Conclusion – Raw Data Needs More Analysis

Of course there is certainly much room for improvement in Australia’s performance in innovation and IP capture/protection, as the Australian government body Innovation and Science Australia (ISA) amply identified via the 30 recommendations in its Australia 2030 strategy.  However, using raw (or, at best, undercooked) patent filing statistics as a stick with which to beat Australian industry and research organisations is a pointless, and even counter-productive, exercise, which is liable to create a false impression of their performance.
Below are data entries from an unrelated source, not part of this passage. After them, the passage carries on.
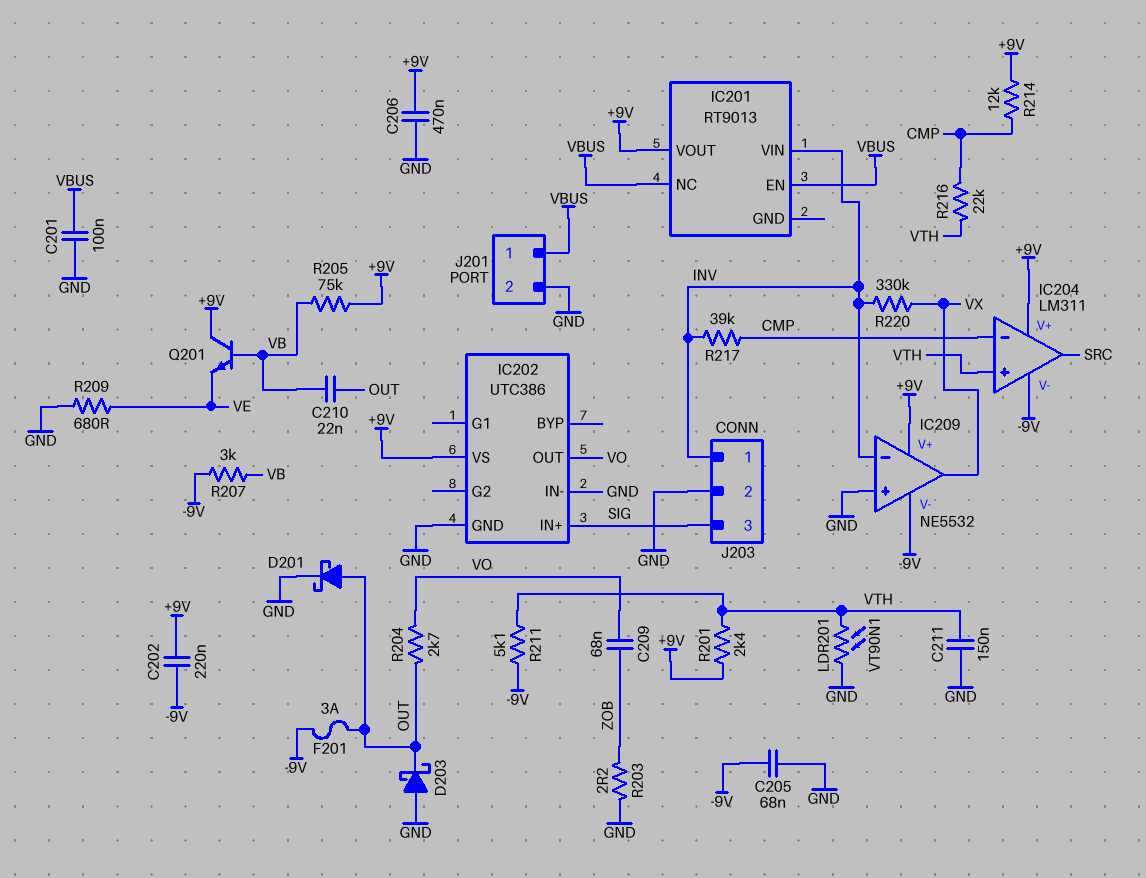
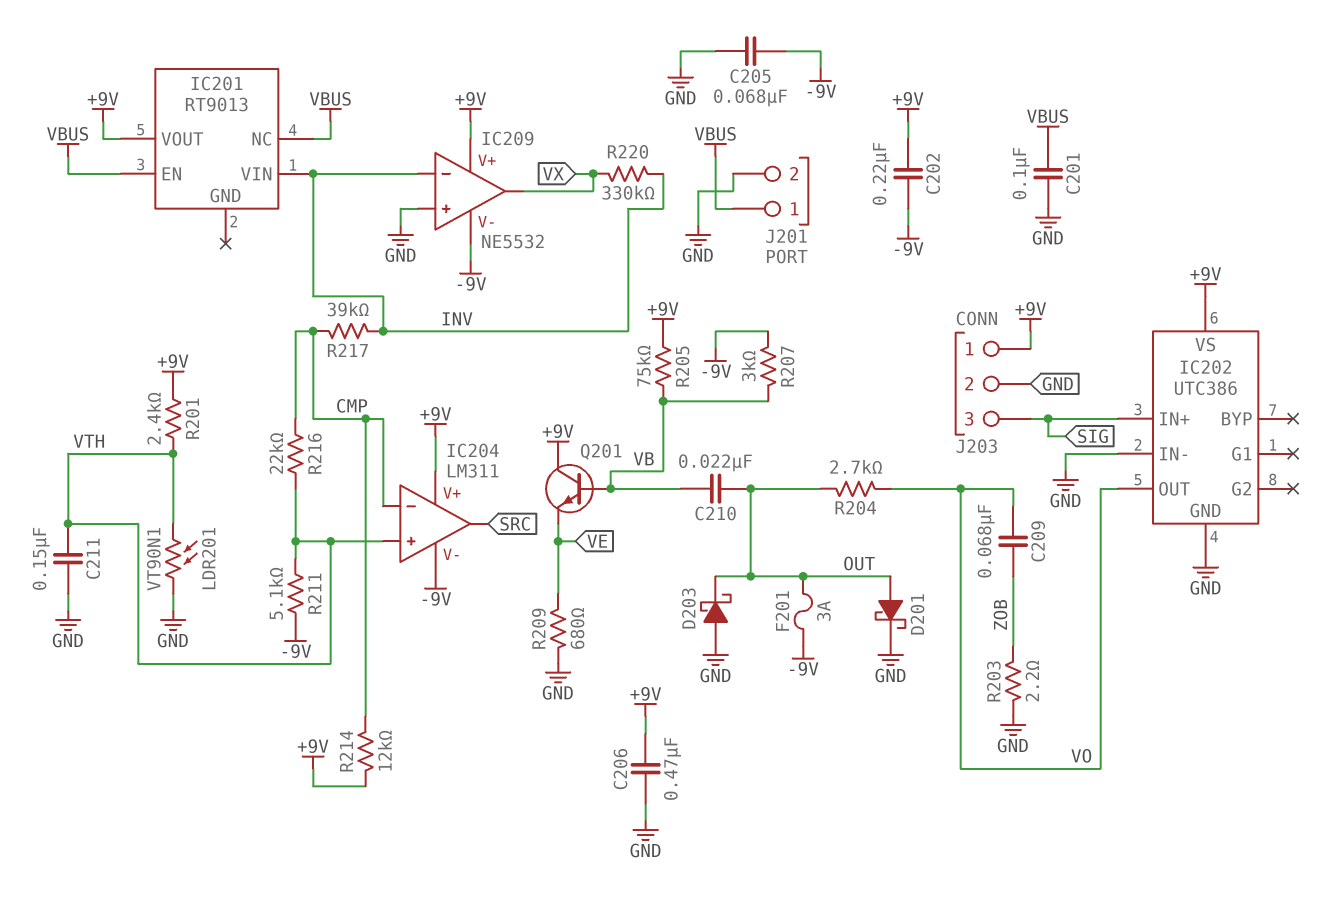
J203 pin 1: INV -> +9V

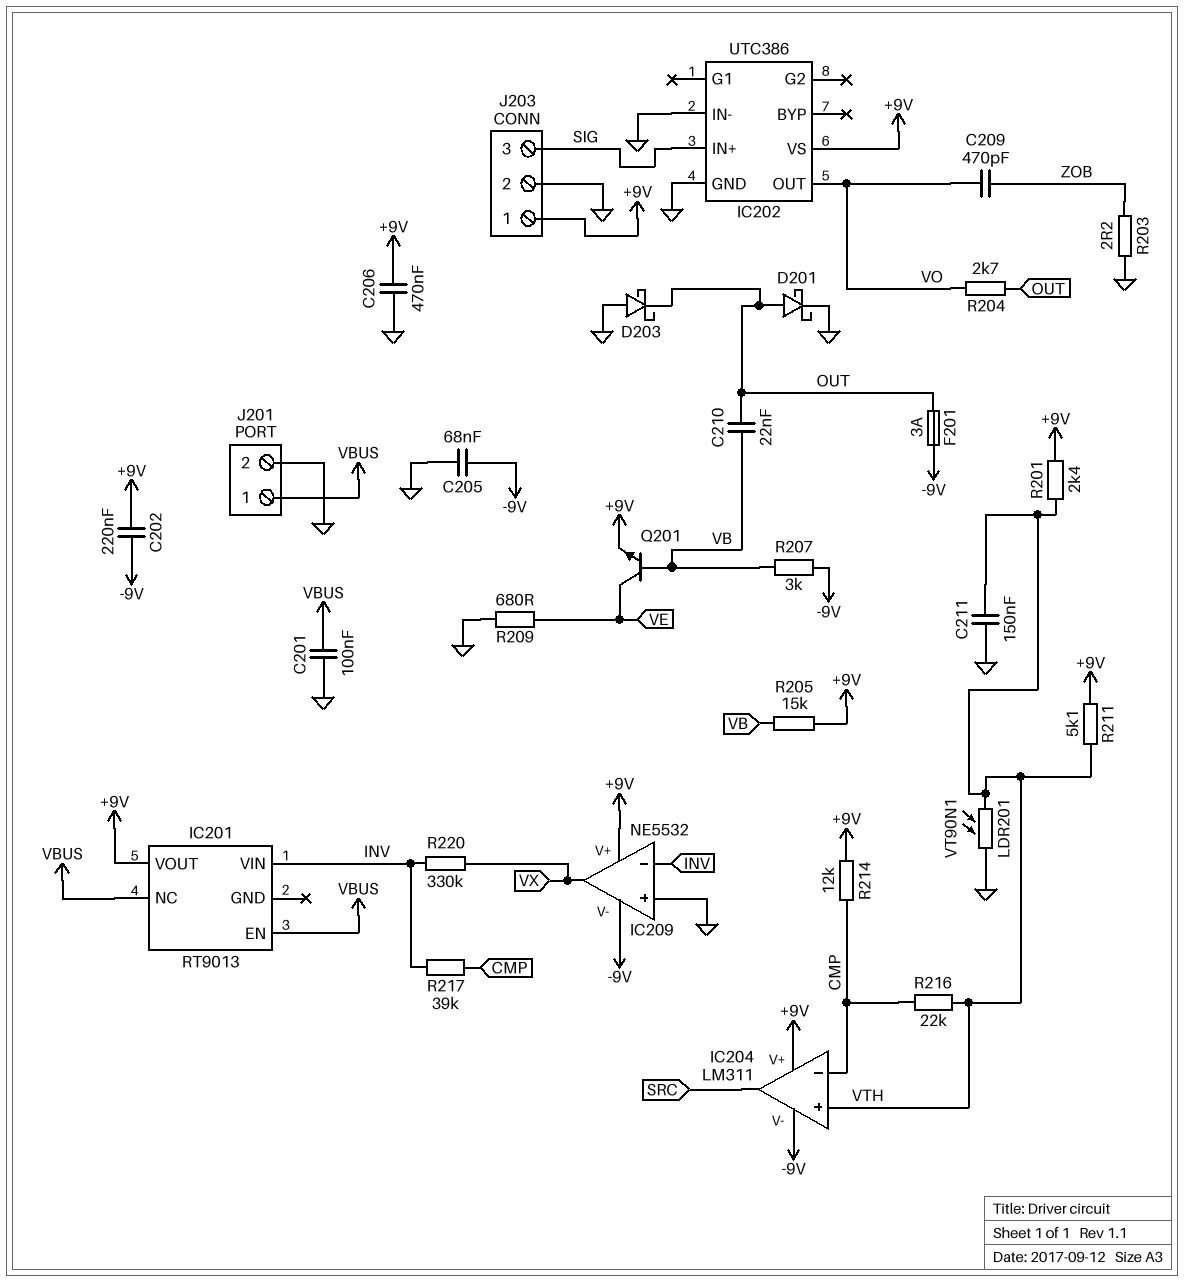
C209: 68nF (VO, ZOB) -> 470pF (VO, ZOB)
Q201: NPN (B VB, C +9V, E VE) -> NPN (B VB, C VE, E +9V)
R205: 75k (+9V, VB) -> 15k (+9V, VB)
R211: 5.1k (-9V, VTH) -> 5.1k (+9V, VTH)

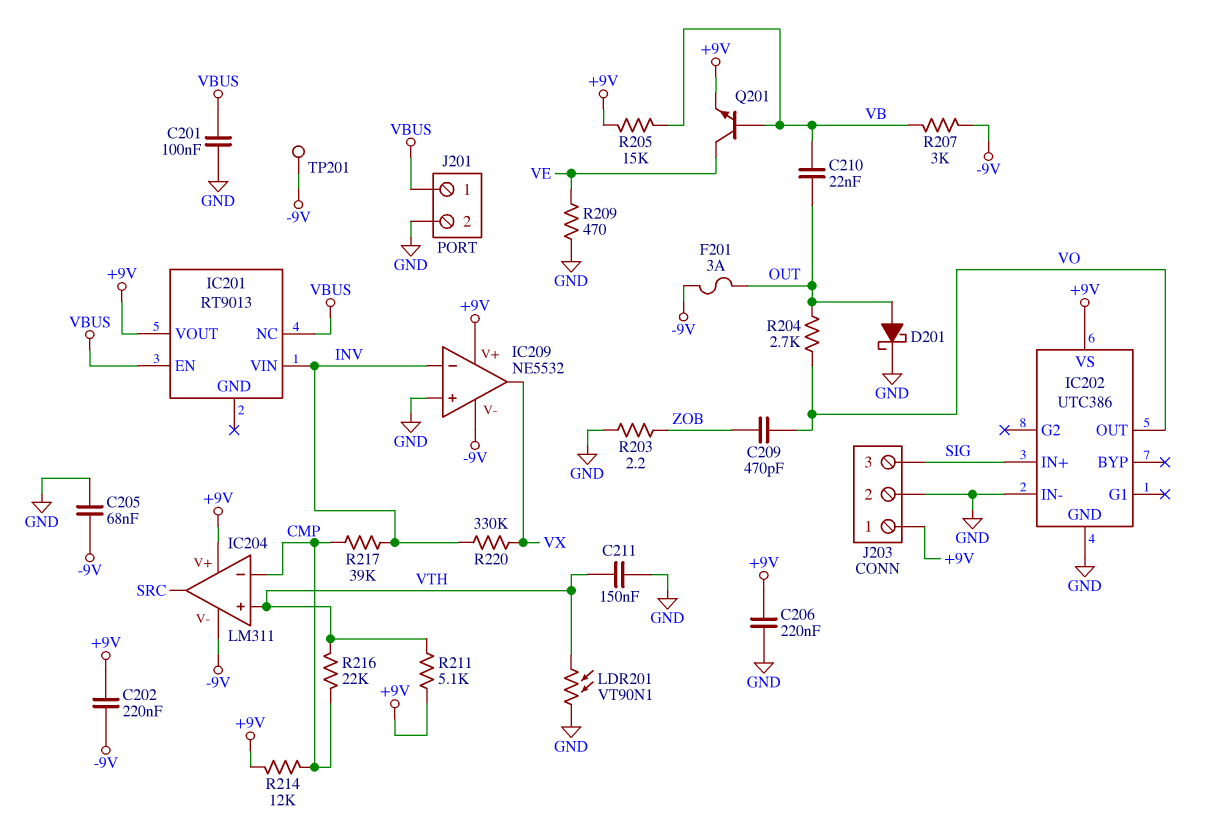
C206: 470nF (+9V, GND) -> 220nF (+9V, GND)
D203: schottky (A GND, K OUT) -> none
R201: 2.4k (+9V, VTH) -> none
R209: 680 (GND, VE) -> 470 (GND, VE)
TP201: none -> test point (-9V)

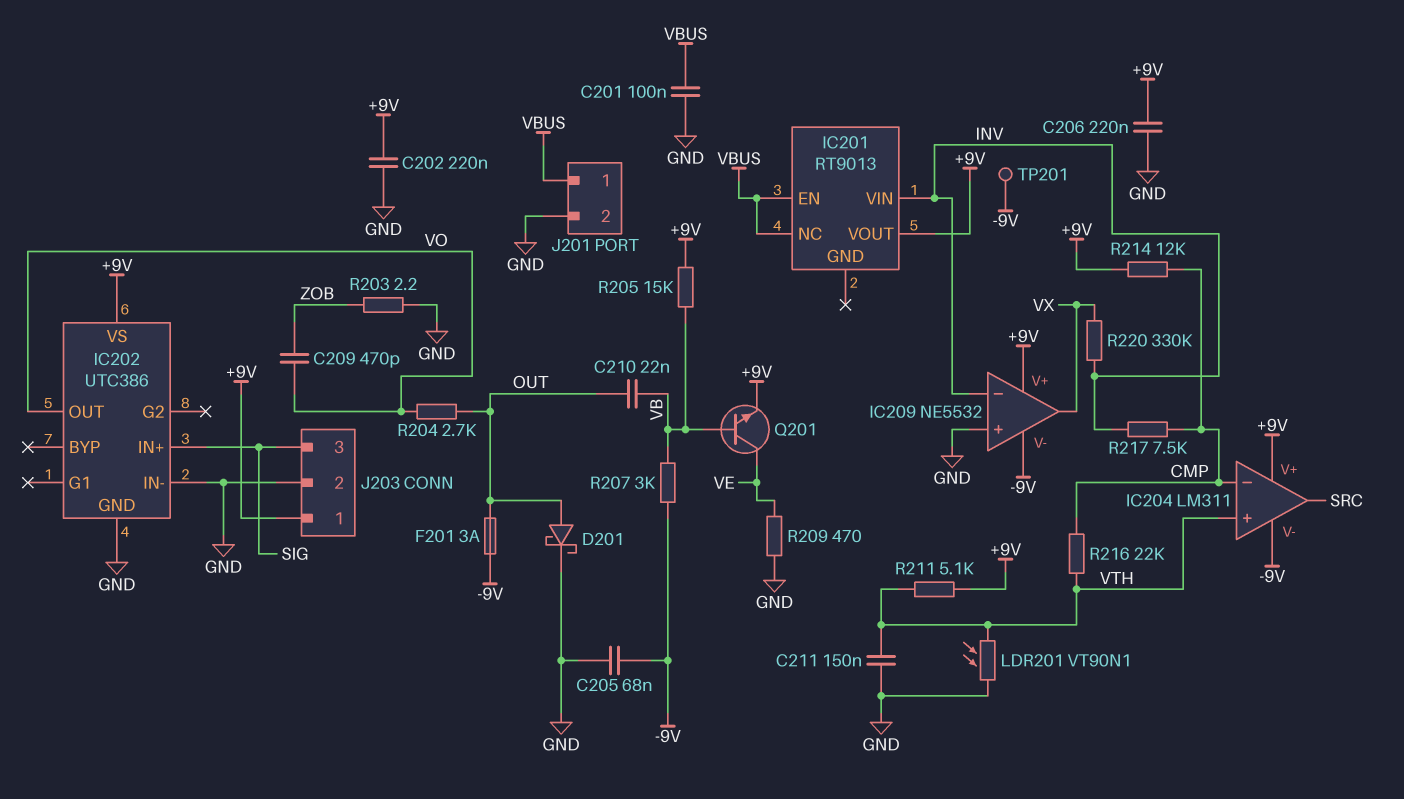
C202: 220nF (+9V, -9V) -> 220nF (+9V, GND)
R217: 39k (CMP, INV) -> 7.5k (CMP, INV)

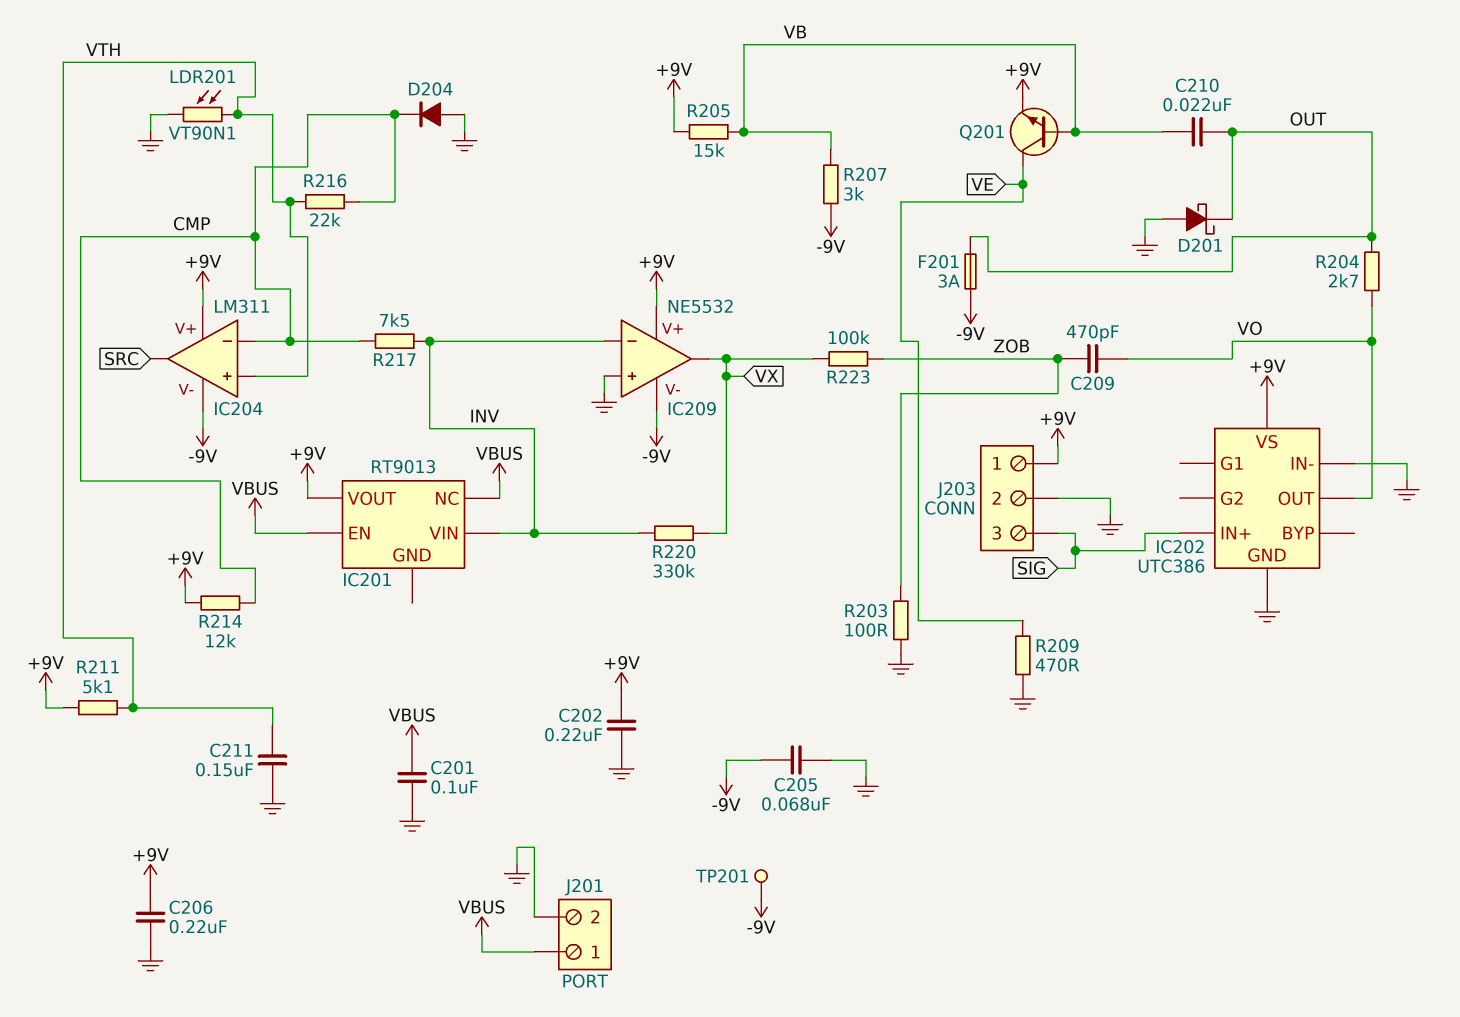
D201: schottky (A OUT, K GND) -> schottky (A GND, K OUT)
D204: none -> diode (A GND, K CMP)
R203: 2.2 (GND, ZOB) -> 100 (GND, ZOB)
R223: none -> 100k (VX, ZOB)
There is no reason to suppose, for example, that Aristocrat's business reasons for filing relatively large numbers of Australian patent applications tells us anything about the value of any individual application (or how many of those applications will actually result in granted patent rights).  It certainly does not say anything about the social value of gaming/gambling technology relative to any other fields of endeavour!  Nor is CSIRO's 45 Australian applications at all insignificant.  Over a 20-year maximum patent term, maintaining this rate of filing represents a potential pipeline on the order of 900 patented inventions, and it is likely that corresponding applications have been filed in a number of other jurisdictions.  There is no question that CSIRO's global patent portfolio represents a very substantial financial investment, of which the Australian filings alone represent only one component.  And who knows – somewhere in 2017's 45 patent applications there may be another wireless LAN!

I look forward to presenting further analysis of the data once the IPGOD 2018 data set is formally released.